Trapped in her own world, inside her own head, it took the patient but determined efforts of her teacher Annie Sullivan to help unlock her from those burdens and allow her to find a way to communicate with others and live in the world.
But Keller’s story continued into adulthood, when Keller made her own way in a new and now more accessible world.
Bringing the years to life
Gregory Stieber, who has been writing the plays for Fort Wayne Youtheatre’s Young Heroes of Conscience series for five years, now brings to life After the Miracle: Helen Keller.
“I was drawn to the story of Helen Keller because we only really know her in these two contexts,” Stieber said. “We know her from the miracle, her breakthrough with Annie Sullivan. Then we also know her from her adult years when she really became the face of people with disabilities. She met every living president and traveled all over for speaking engagements.
“But what happened right after the miracle to make her decide to live her life that way? She could have just stayed in Alabama and lived a fashionable life. Why did she decide to live her life the way she did? What happened in those years with Annie after that breakthrough?”
The previous five productions of the series have featured Mary Ingalls, Ryan White, Ruby Bridges, Anne Frank, and Harriet Tubman. Asked what he does first when he decides on his next subject (and he already knows who will be featured in 2020), Stieber was firm in his response.

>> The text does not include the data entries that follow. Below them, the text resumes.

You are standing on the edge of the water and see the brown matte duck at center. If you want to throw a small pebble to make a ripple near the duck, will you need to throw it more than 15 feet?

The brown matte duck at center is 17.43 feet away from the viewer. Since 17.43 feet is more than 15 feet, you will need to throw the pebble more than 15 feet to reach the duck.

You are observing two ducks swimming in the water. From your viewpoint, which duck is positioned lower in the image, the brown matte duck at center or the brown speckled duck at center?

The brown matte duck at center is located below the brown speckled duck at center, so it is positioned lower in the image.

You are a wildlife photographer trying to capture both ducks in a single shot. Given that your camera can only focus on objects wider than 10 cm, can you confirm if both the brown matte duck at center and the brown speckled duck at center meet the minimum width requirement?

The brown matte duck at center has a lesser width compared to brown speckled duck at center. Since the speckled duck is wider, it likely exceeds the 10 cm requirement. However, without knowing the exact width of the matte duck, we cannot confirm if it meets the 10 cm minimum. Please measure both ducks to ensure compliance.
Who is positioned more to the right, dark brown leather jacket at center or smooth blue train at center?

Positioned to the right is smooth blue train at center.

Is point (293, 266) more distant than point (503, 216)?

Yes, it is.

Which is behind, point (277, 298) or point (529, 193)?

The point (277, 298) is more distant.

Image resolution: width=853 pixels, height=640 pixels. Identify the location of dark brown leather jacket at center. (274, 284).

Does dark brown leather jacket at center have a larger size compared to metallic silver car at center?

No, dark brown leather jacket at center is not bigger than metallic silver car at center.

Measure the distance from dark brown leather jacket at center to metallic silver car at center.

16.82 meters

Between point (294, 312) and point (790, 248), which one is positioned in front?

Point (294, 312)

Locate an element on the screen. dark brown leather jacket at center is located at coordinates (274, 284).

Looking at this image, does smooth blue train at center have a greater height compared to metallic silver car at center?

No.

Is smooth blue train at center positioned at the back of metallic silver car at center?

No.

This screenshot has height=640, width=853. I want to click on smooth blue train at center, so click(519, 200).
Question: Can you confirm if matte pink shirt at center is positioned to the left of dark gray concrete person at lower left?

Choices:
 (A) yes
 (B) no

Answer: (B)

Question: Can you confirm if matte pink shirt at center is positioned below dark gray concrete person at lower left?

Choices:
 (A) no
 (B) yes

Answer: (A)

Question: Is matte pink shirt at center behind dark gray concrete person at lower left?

“I go to the library,” he said. “I start with the biographies and any books I can find on the subject, and there are many books about Helen Keller. But then I also visit the children’s department and see what they have to offer there. Often the stories for children are more simplified, but since we do school shows, I like to provide teachers with some links to other content.
“Plus, even though the children’s books don’t have the same content as the adult books, I am trying to tell a story in about an hour and 15 minutes. So those provide a great guidepost for what I need to include.”
Vaudeville on stage
Staging for the Young Heroes Series is also a great forum for Stieber’s creativity since he not only writes the Heroes scripts, but also directs the production.
With the ArtsLab in the Auer Center home for the series, Stieber has a very versatile space to not only present the material but connect with the audience. He’s doing something especially interesting with the Keller piece.
“In my research, I discovered that Helen and Annie performed in vaudeville shows to make money,” he said. “It’s hard to imagine these women who had such dignity being, essentially, in a freak show. But they were a huge hit, and I liked the idea of staging it in that vaudeville context and contrasting the spectacle, vibrancy, and fun of a vaudeville show with Helen who can’t see or hear most of those things that drew people to vaudeville.
“We’ll also be including some pieces from well-known performers like George Burns and Gracie Allen. It really offers a great comparison and contrast to Helen’s world.”
While there are many Youtheatre students who won roles through the recent audition, Stieber pre-cast the key roles of Keller and Sullivan. Given that the actors would have to communicate largely through sign language, Stieber wanted to give Katarena Burke (who plays Helen Keller) and Sloan Amburgey-Thomas (Annie Sullivan) ample time to tackle their roles.
Stieber has also cast a narrator, a “spirit,” to speak on behalf of Helen Keller, one which will capture Keller’s thoughts as she ages (which her character on stage will not do). Fitting all of this material into a play performed for audiences of all ages is challenging, but it’s clearly a challenge that Stieber embraces.
“It’s such a gift that I get to do this,” he said. “It’s my favorite thing I do.”
Initially intended to be a trilogy, the Young Heroes on Conscience Series is now a solid part of the Youtheatre season each year, and Stieber likes to represent so many different young people both through our collective history and within the local theatre community.
“There’s really a great ‘full circle’ thing happening with this,” Stieber said. “Anthony Hayes, who played Ryan White in our second of this series, was 13 when he played Ryan, and is now preparing to go to Ball State to study directing. So I’m having him direct a part of the show so he has something to show for his work.”
Stieber hopes audiences will not only marvel at the accomplishments of Helen Keller and Annie Sullivan but will also think about the many people who struggle with disabilities but also thrive and create and inspire. With a nod to everyone from Oscar winner Marlee Matlin to Patty Duke, who shared her struggles with mental illness well before many were courageous enough to do so, Stieber reminds us that we all know people who struggle everyday and that kindness and understanding go a long way.
“We use the word ‘dummy’ a lot in this show because that was the language that was being used against people like Helen,” he said. “It’s the way now that the word ‘retarded’ is used as an adjective, and we know how foul that is. ‘Dummy’ was used in that same way, and you can hear Helen finds a sound in her throat and is able to say ‘I am no longer dumb.’
“We are all one degree or less removed from someone with a disability. It’s your family member. It’s a loved one. It’s important that we push for equality. That’s the biggest message that I want to impart.”